**Extracted records**
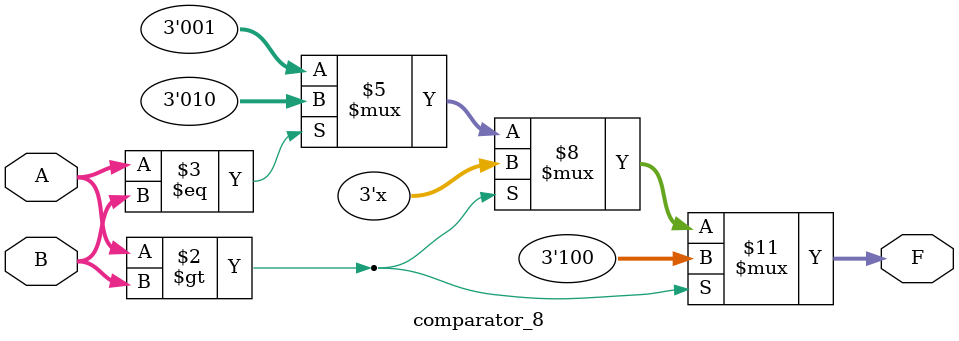
<source format=v>
module comparator_8(F, A, B);
input [7:0]A;
input [7:0]B;
output [2:0]F;
reg [2:0]F;

always@(A or B)
if (A>B) begin
    F=100;
end
else if (A==B) begin
    F=010;
end 
else begin
    F=001;
end
endmodule




</source>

**Assigned task**
Transcribe the records above exactly as they appear, leaving out any pictures.

**Task output**
<source format=v>
module comparator_8(F, A, B);
input [7:0]A;
input [7:0]B;
output [2:0]F;
reg [2:0]F;

always@(A or B)
if (A>B) begin
    F=100;
end
else if (A==B) begin
    F=010;
end 
else begin
    F=001;
end
endmodule




</source>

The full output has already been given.